───── Listed records ─────
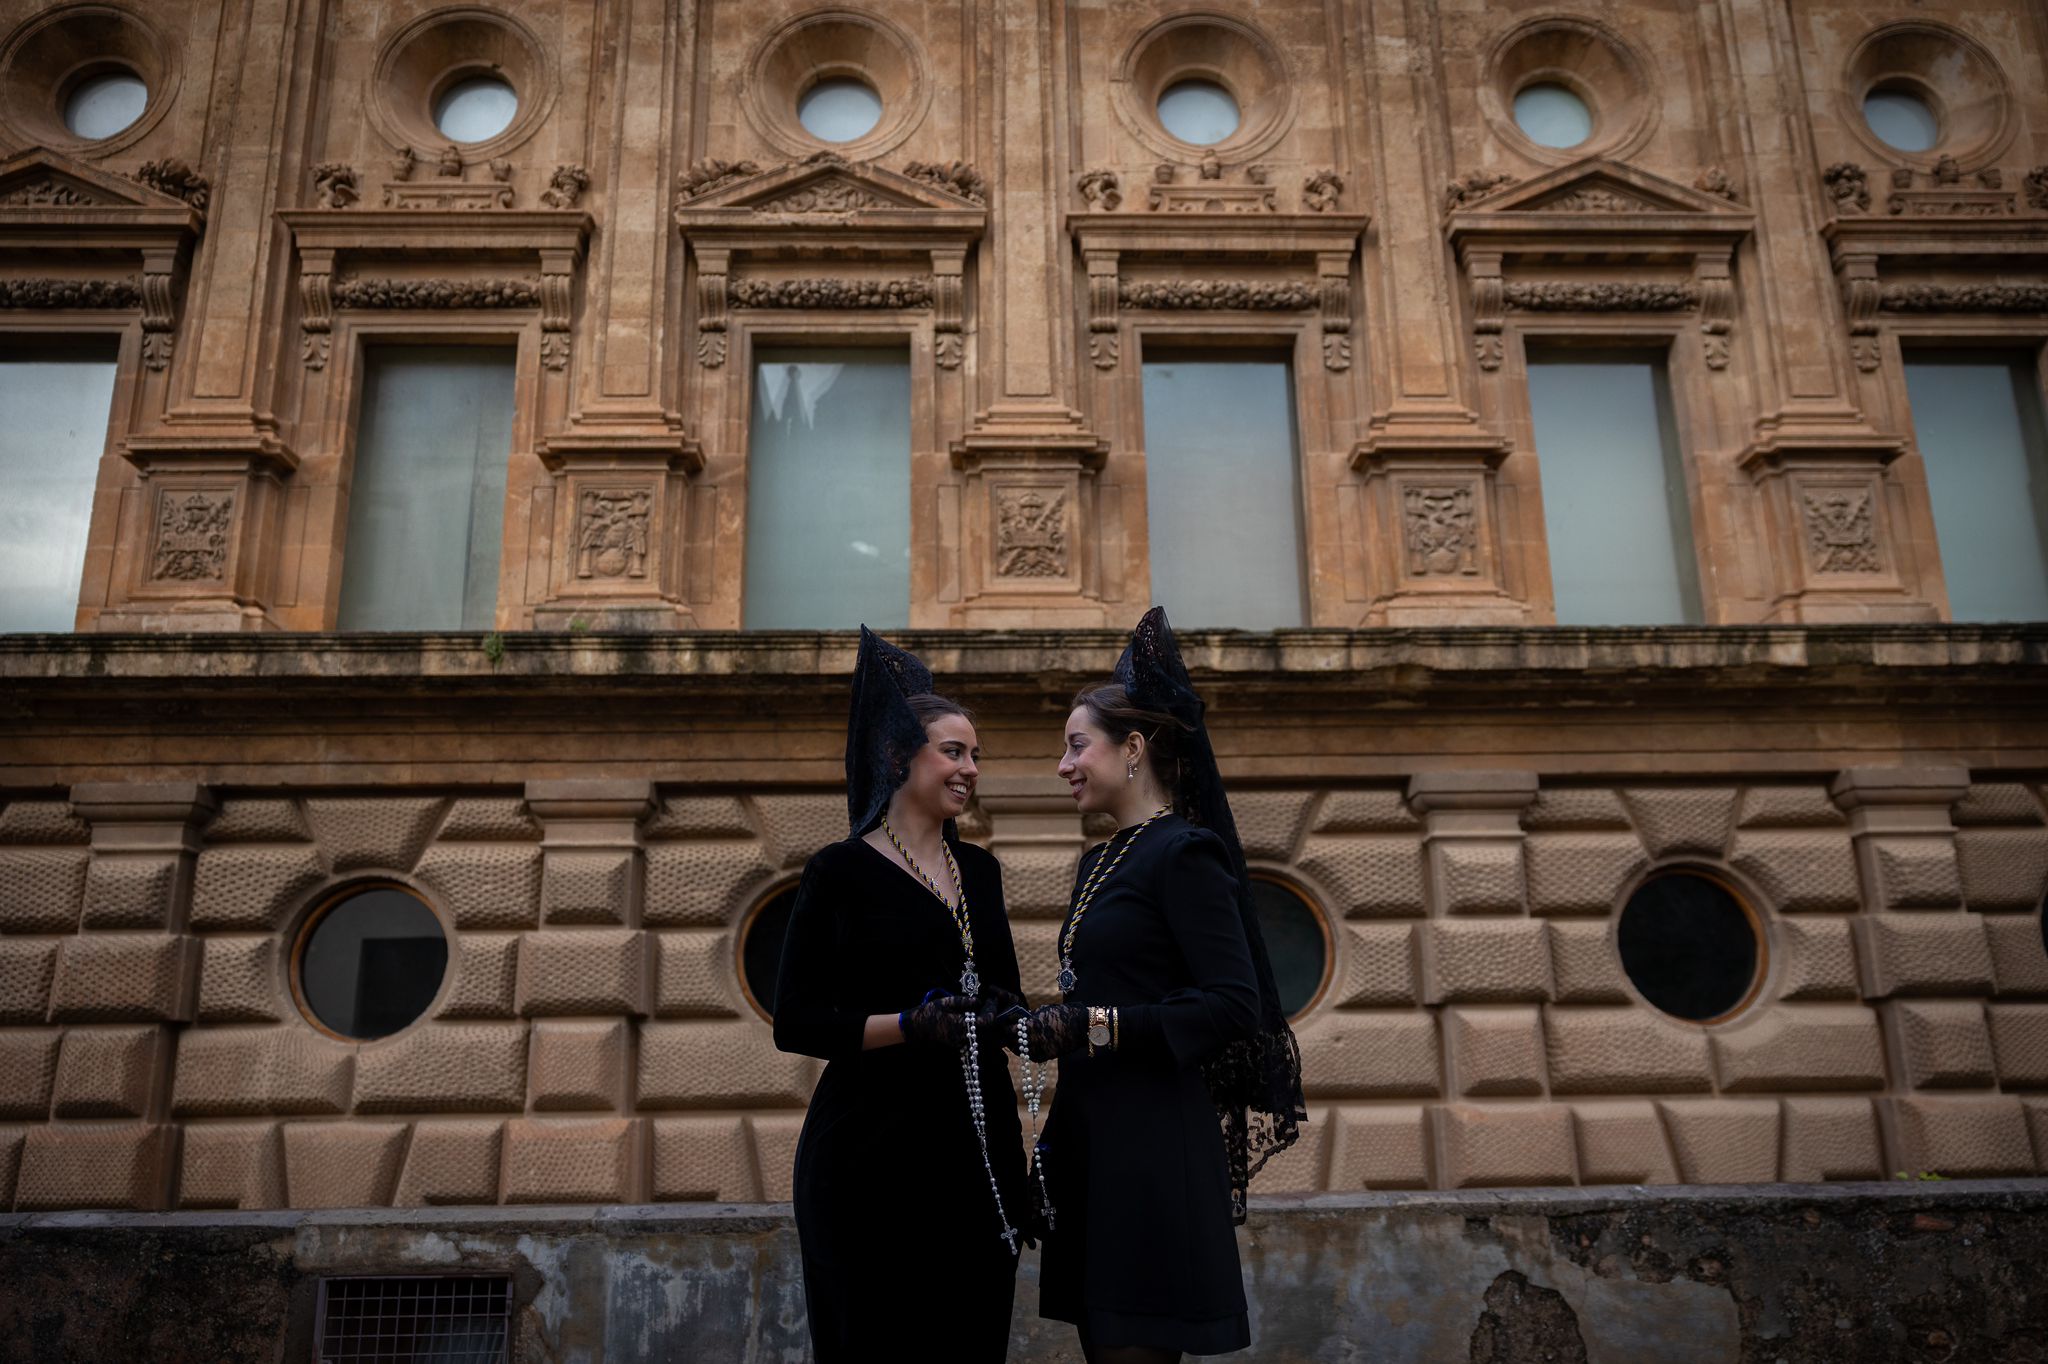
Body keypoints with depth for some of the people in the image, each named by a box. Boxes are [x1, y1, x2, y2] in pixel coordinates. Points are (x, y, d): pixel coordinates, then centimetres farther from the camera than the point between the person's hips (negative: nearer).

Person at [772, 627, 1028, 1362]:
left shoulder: (980, 871, 12)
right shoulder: (842, 872, -5)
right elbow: (794, 1023, -9)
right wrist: (908, 1027, -21)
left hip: (977, 1149, 6)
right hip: (874, 1155, -5)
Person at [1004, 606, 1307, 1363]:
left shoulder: (1183, 853, -11)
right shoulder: (1099, 860, 15)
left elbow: (1234, 1005, -18)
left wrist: (1091, 1027, -20)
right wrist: (1040, 1024, 6)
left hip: (1153, 1148, -8)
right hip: (1093, 1138, 8)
─────
### Assignment
Reproduce all the lines of the dataset entries above without any changes, leaving out the pictures.

### The completed task
Body keypoints with depth for some of the people in the image, each named by a box. Boxes are [x1, y1, x2, y2] in pixel coordinates. Points are (x, y, d): pixel coordinates, then centimetres farther from the camera than the point between the person's hips (negative: nearer).

Person at [772, 627, 1028, 1362]:
left shoulder: (980, 871, 12)
right shoulder: (842, 872, -5)
right elbow: (794, 1023, -9)
right wrist: (908, 1027, -21)
left hip: (977, 1149, 6)
right hip: (874, 1155, -5)
Person at [1004, 606, 1307, 1363]:
left shoulder: (1183, 853, -11)
right shoulder: (1099, 860, 15)
left elbow: (1234, 1005, -18)
left wrist: (1091, 1027, -20)
right wrist: (1040, 1024, 6)
left hip: (1153, 1148, -8)
right hip: (1093, 1138, 8)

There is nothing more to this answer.